### SELECTED EXTRACT
The growing capabilities of large language models and multimodal systems have spurred interest in
voice-first AI assistants, yet existing benchmarks are inadequate for evaluating the full range of these
systems' capabilities.
We summarize four key weaknesses of current benchmarks, highlighting the urgent need for a new evaluation
framework:
- Weakness 1 (W1): Lack of voice personalization evaluation. The
ability to mimic a specific voice is crucial for creating personalized and engaging AI assistants.
Existing benchmarks emphasize intelligibility or naturalness but rarely examine a model's ability to
mimic a specific voice. In practice, personalization is crucial for user trust and sustained
engagement. For example, healthcare and elderly care assistants require a familiar voice to provide
comfort. Without a systematic assessment of this ability, models risk failing in personalized
applications.
- Weakness 2 (W2): Limited focus on hands-free interaction.
Current audio understanding benchmarks often rely on text-based instructions, creating a modality
mismatch with actual voice-first usage. This discrepancy is especially consequential in
safety-critical and accessibility-oriented contexts, such as driving, operating machinery, or
supporting visually impaired users, where hands-free, speech-only interaction is not a matter of
convenience but a fundamental requirement. Ignoring this dimension raises uncertainty about model
reliability in these scenarios.

### INFORMATION PROVIDED
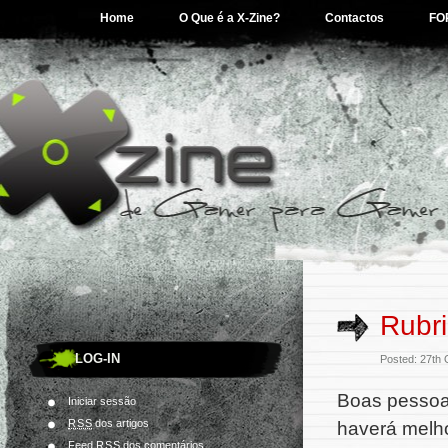
Home
O Que é a X-Zine?
Contactos
FO
Rubr
LOG-IN
Posted: 27th
Boas pessoal
Iniciar sessão
RSS
dos artigos
haverá melh
Feed
RSS
dos comentários.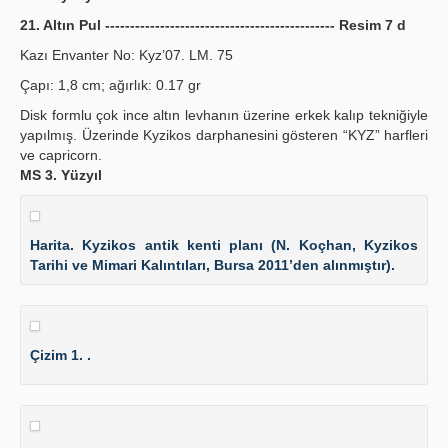
21. Altın Pul ---------------------------------------------- Resim 7 d
Kazı Envanter No: Kyz’07. LM. 75
Çapı: 1,8 cm; ağırlık: 0.17 gr
Disk formlu çok ince altın levhanın üzerine erkek kalıp tekniğiyle
yapılmış. Üzerinde Kyzikos darphanesini gösteren “KYZ” harfleri
ve capricorn.
MS 3. Yüzyıl
Harita. Kyzikos antik kenti planı (N. Koçhan, Kyzikos
Tarihi ve Mimari Kalıntıları, Bursa 2011’den alınmıştır).
Çizim 1. .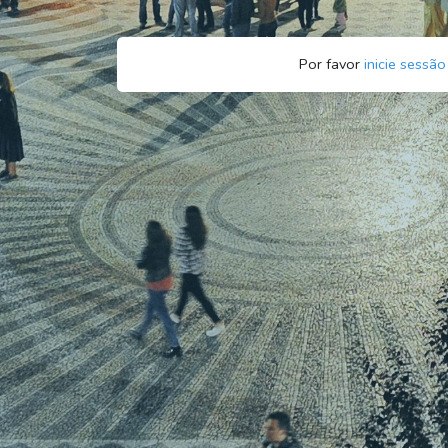
Por favor
inicie sessão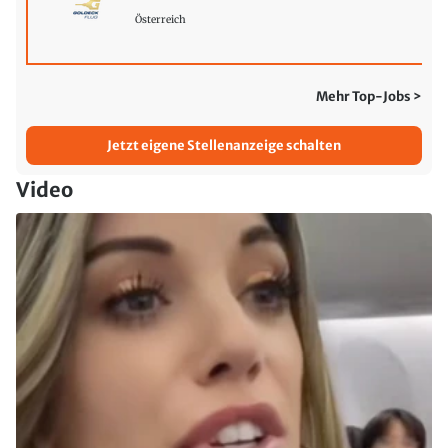
Österreich
Mehr Top-Jobs >
Jetzt eigene Stellenanzeige schalten
Video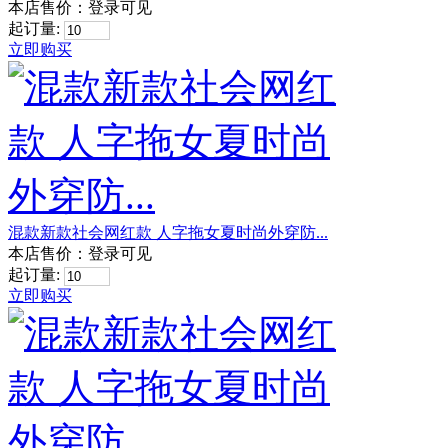
本店售价：
登录可见
起订量:
立即购买
混款新款社会网红款 人字拖女夏时尚外穿防...
本店售价：
登录可见
起订量:
立即购买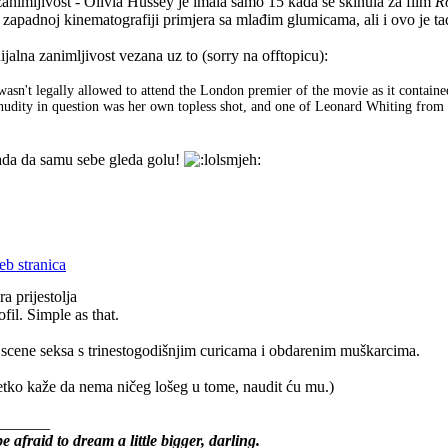
nimljivost - Olivia Hussey je imala samo 15 kada se skinula za film
R
 zapadnoj kinematografiji primjera sa mlađim glumicama, ali i ovo je t
ijalna zanimljivost vezana uz to (sorry na offtopicu):
wasn't legally allowed to attend the London premier of the movie as it contain
 nudity in question was her own topless shot, and one of Leonard Whiting from 
ada da samu sebe gleda golu!
a prijestolja
fil. Simple as that.
i scene seksa s trinestogodišnjim curicama i obdarenim muškarcima.
tko kaže da nema ničeg lošeg u tome, naudit ću mu.)
_______
e afraid to dream a little bigger, darling.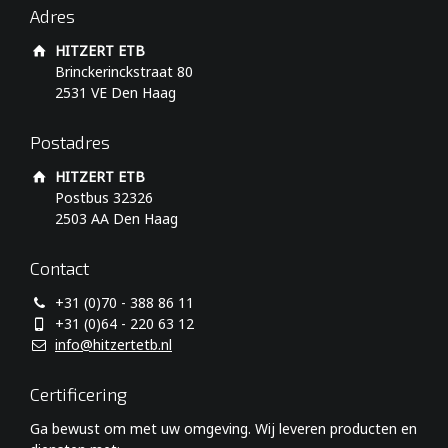
Adres
HITZERT ETB
Brinckerinckstraat 80
2531 VE Den Haag
Postadres
HITZERT ETB
Postbus 32326
2503 AA Den Haag
Contact
+31 (0)70 - 388 86 11
+31 (0)64 - 220 63 12
info@hitzertetb.nl
Certificering
Ga bewust om met uw omgeving. Wij leveren producten en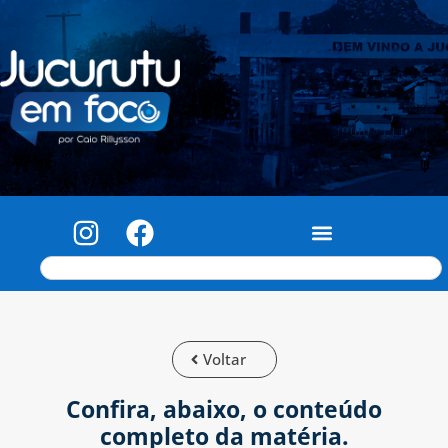
Voltar
Confira, abaixo, o conteúdo
completo da matéria.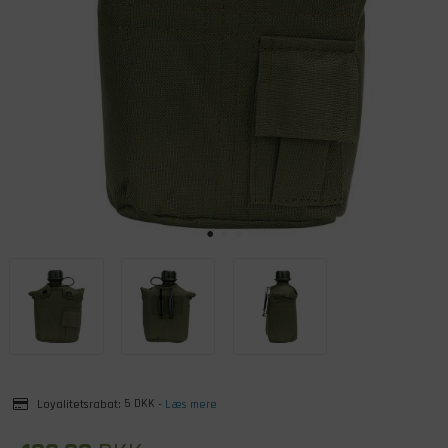
Loyalitetsrabat:
5 DKK
-
Læs mere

### WORK ORDER 1
Answer from the text on voice-assistant benchmarks:
(a) How many key weaknesses of current benchmarks does it summarize?
(b) Which assistants does it say require a familiar voice to provide comfort?
(c) What do current audio understanding benchmarks often rely on?
### WORK ORDER 2
Can you print the part of the text on voice-assistant benchmarks that opens with the words containing "The growing capabilities" and closes with "systems' capabilities."?
Use only the text on voice-assistant benchmarks, not the listing.

### EXPECTED ANSWER 1
(a) Four.
(b) Healthcare and elderly care assistants.
(c) Text-based instructions.

### EXPECTED ANSWER 2
The growing capabilities of large language models and multimodal systems have spurred interest in
voice-first AI assistants, yet existing benchmarks are inadequate for evaluating the full range of these
systems' capabilities.